*Your instructions:*
Output every entry below exactly, without its pictures.

*Excerpted data:*
[Start of Attachment]
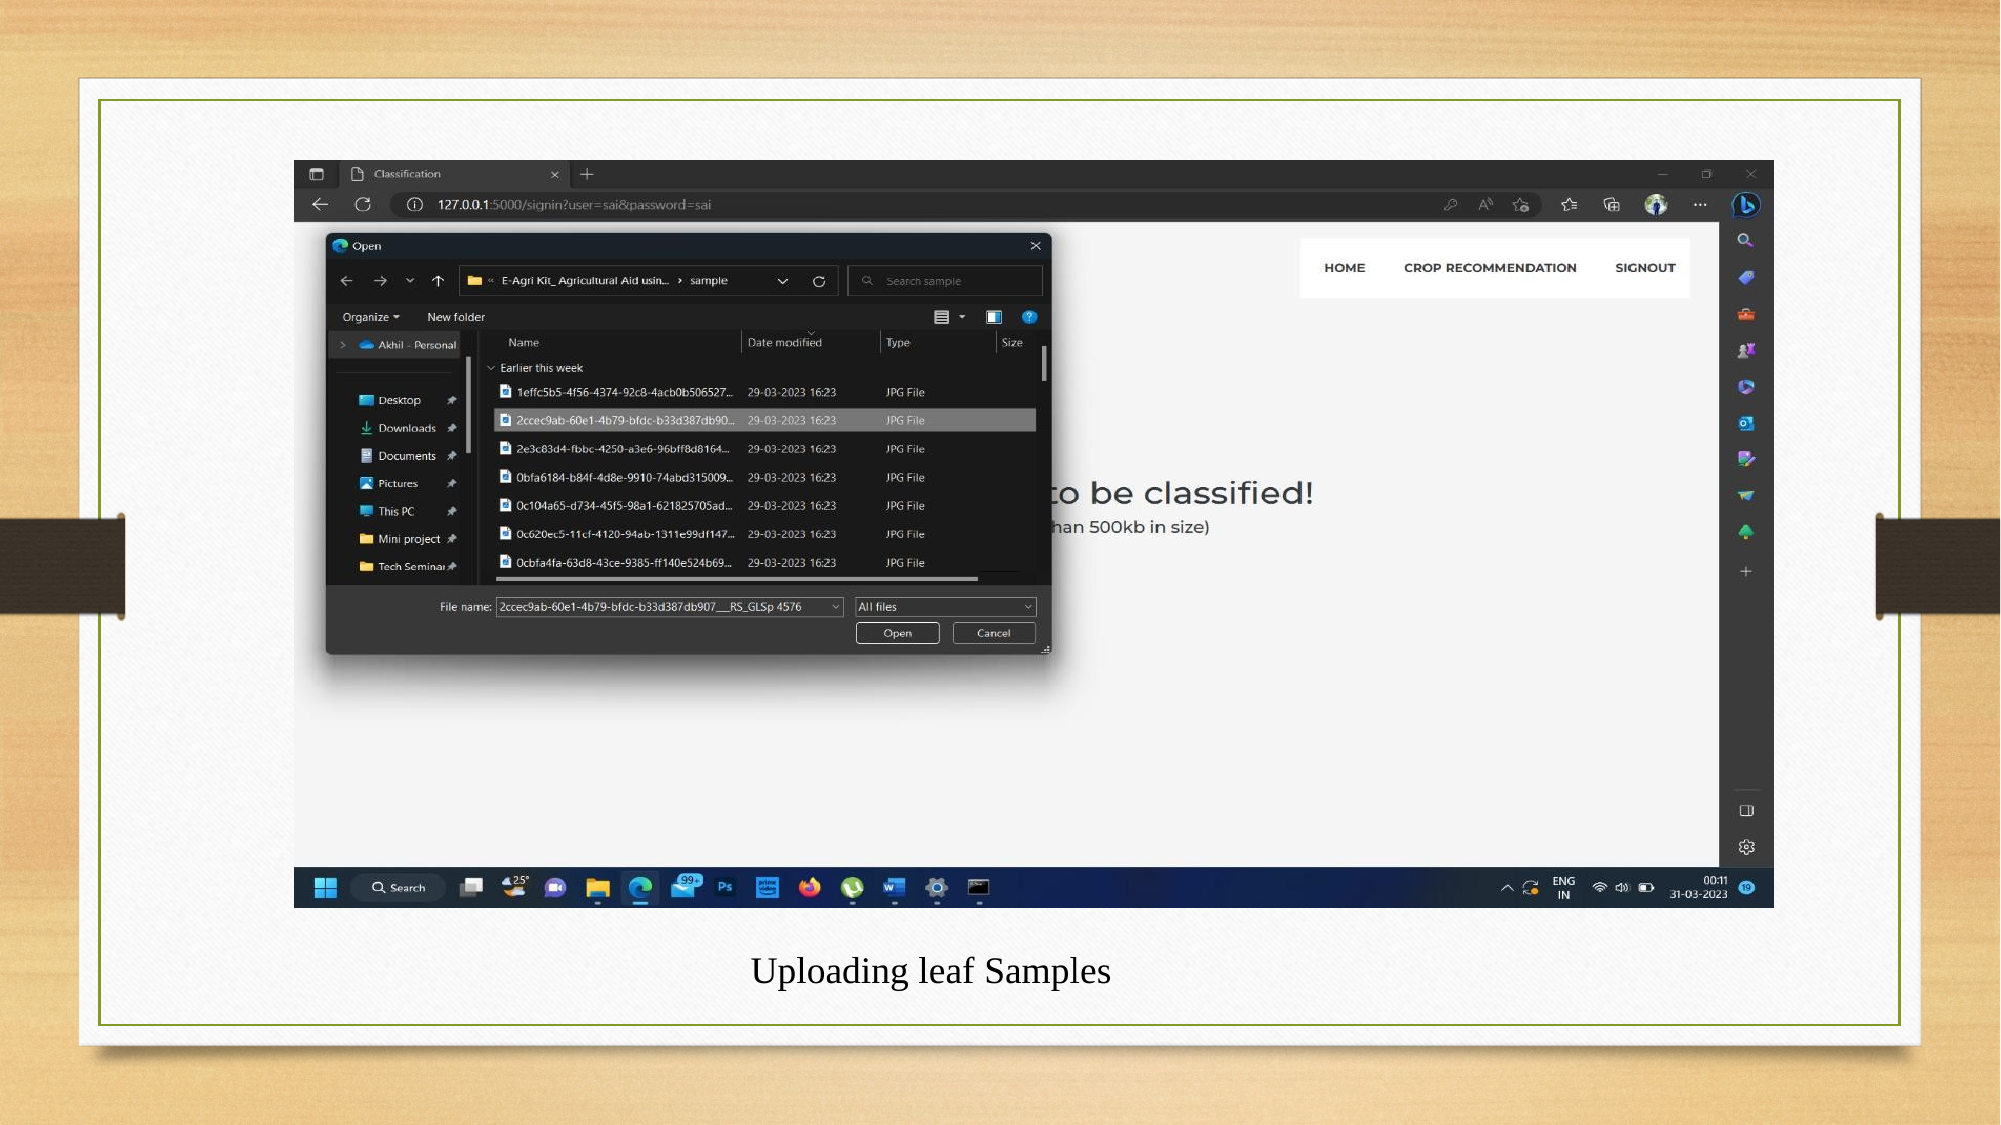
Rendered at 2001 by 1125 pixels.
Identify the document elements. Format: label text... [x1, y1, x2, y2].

picture [0, 0, 2001, 1125]
text_box Uploading leaf Samples [735, 939, 1740, 999]
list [294, 160, 1774, 909]
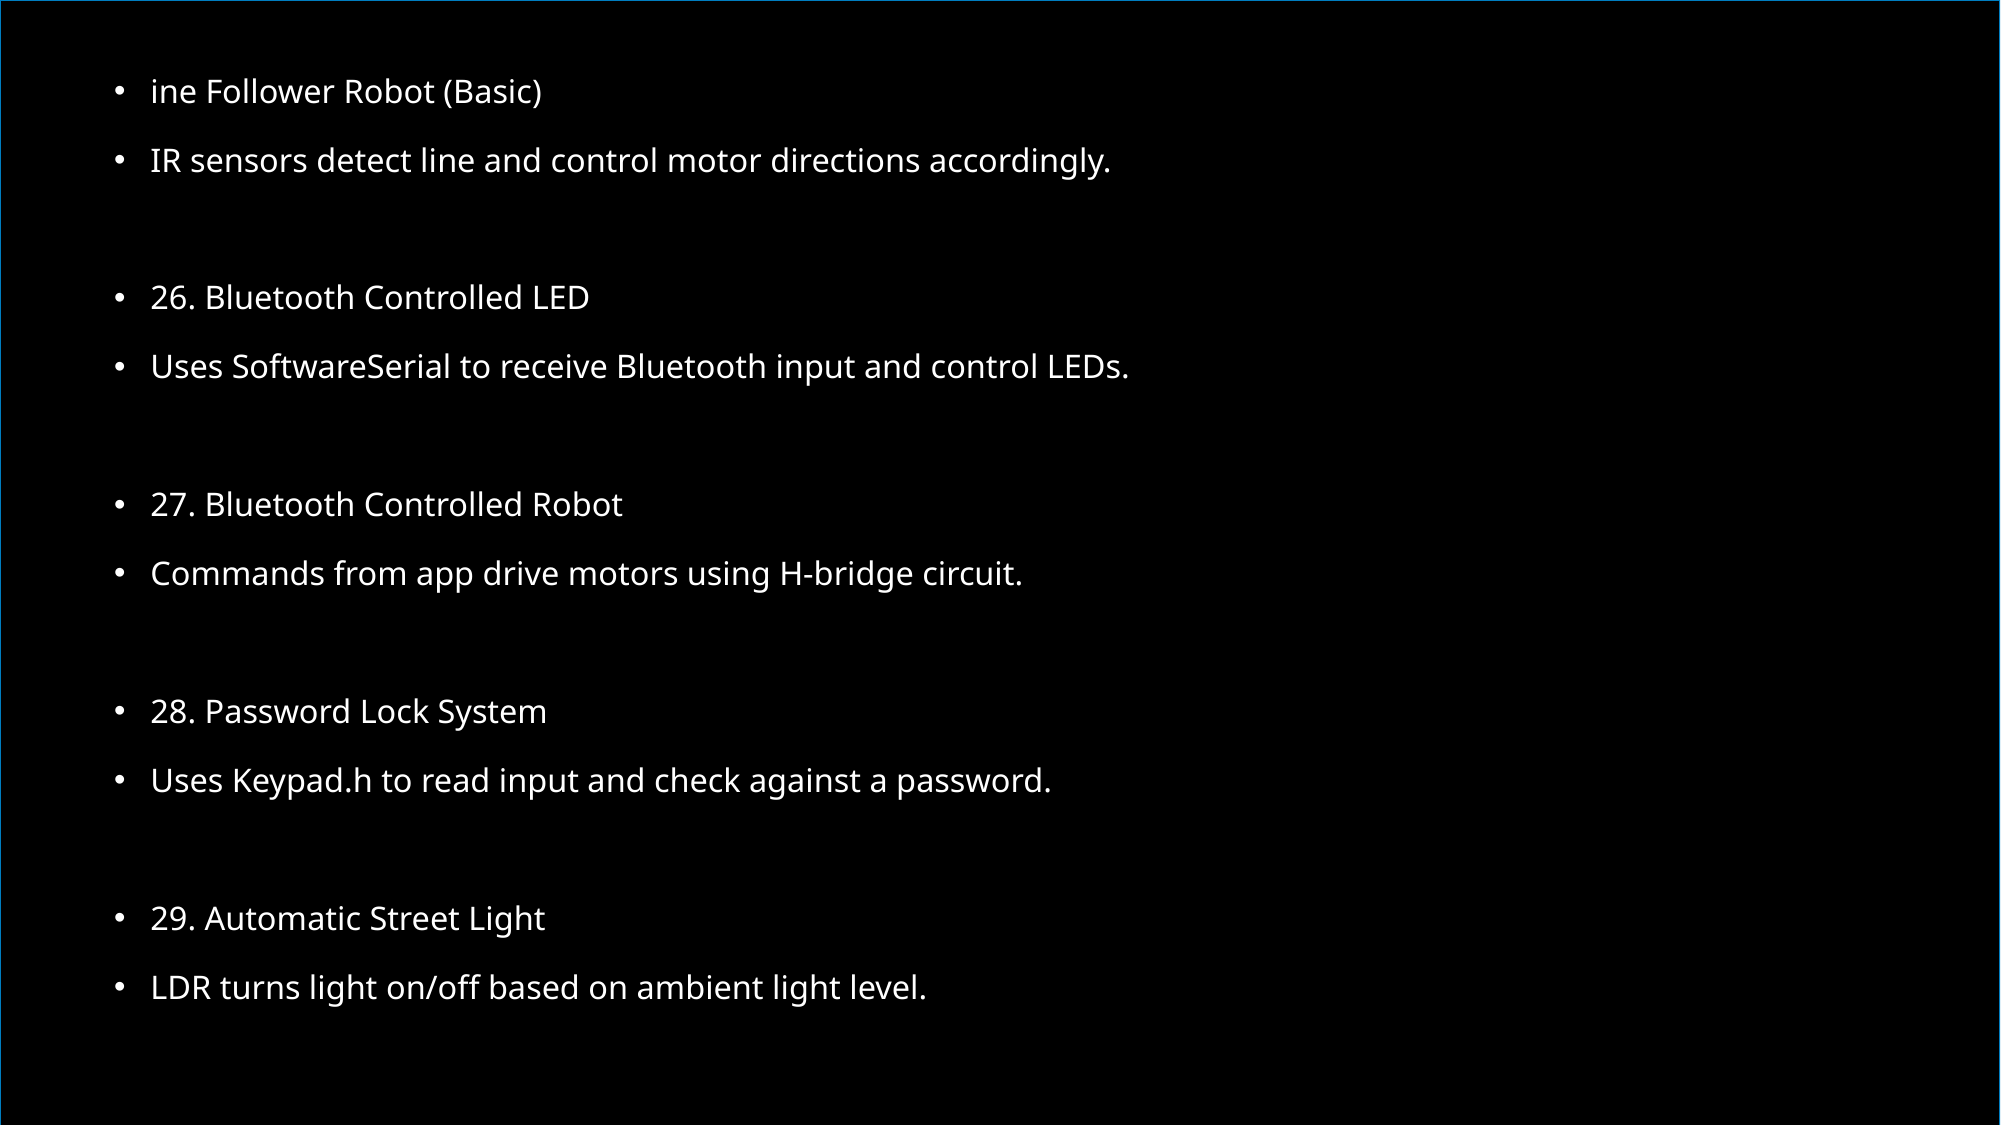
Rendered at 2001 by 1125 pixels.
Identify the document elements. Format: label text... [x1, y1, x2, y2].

list ine Follower Robot (Basic) IR sensors detect line and control motor directions accordingly. 26. Bluetooth Controlled LED Uses SoftwareSerial to receive Bluetooth input and control LEDs. 27. Bluetooth Controlled Robot Commands from app drive motors using H-bridge circuit. 28. Password Lock System Uses Keypad.h to read input and check against a password. 29. Automatic Street Light LDR turns light on/off based on ambient light level. [114, 59, 1887, 1014]
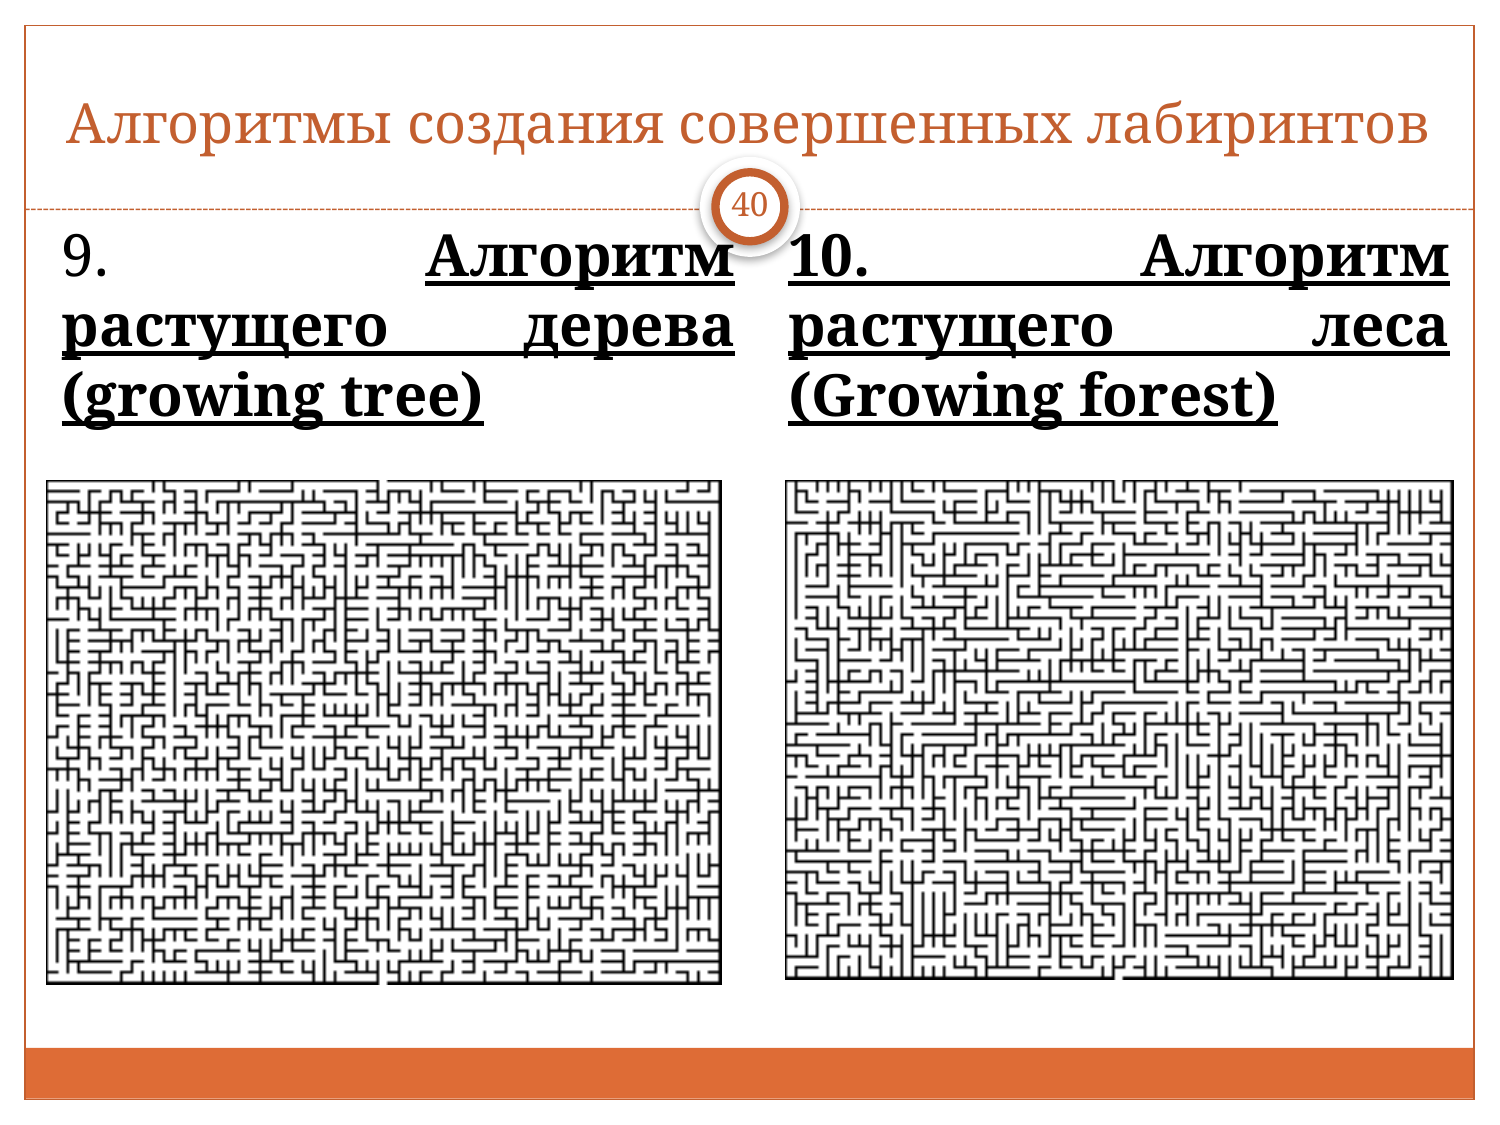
[End of Attachment]
*Result of this exercise:*
Rendered at 2001 by 1125 pixels.
Identify the document elements. Format: label text... [x1, y1, x2, y2].

picture [0, 0, 2001, 1125]
text_box Uploading leaf Samples [735, 939, 1740, 999]
list [294, 160, 1774, 909]
Rendered at 2001 by 1125 pixels.
Identify the document elements. Format: label text... [x1, y1, x2, y2].

list ine Follower Robot (Basic) IR sensors detect line and control motor directions accordingly. 26. Bluetooth Controlled LED Uses SoftwareSerial to receive Bluetooth input and control LEDs. 27. Bluetooth Controlled Robot Commands from app drive motors using H-bridge circuit. 28. Password Lock System Uses Keypad.h to read input and check against a password. 29. Automatic Street Light LDR turns light on/off based on ambient light level. [114, 59, 1887, 1014]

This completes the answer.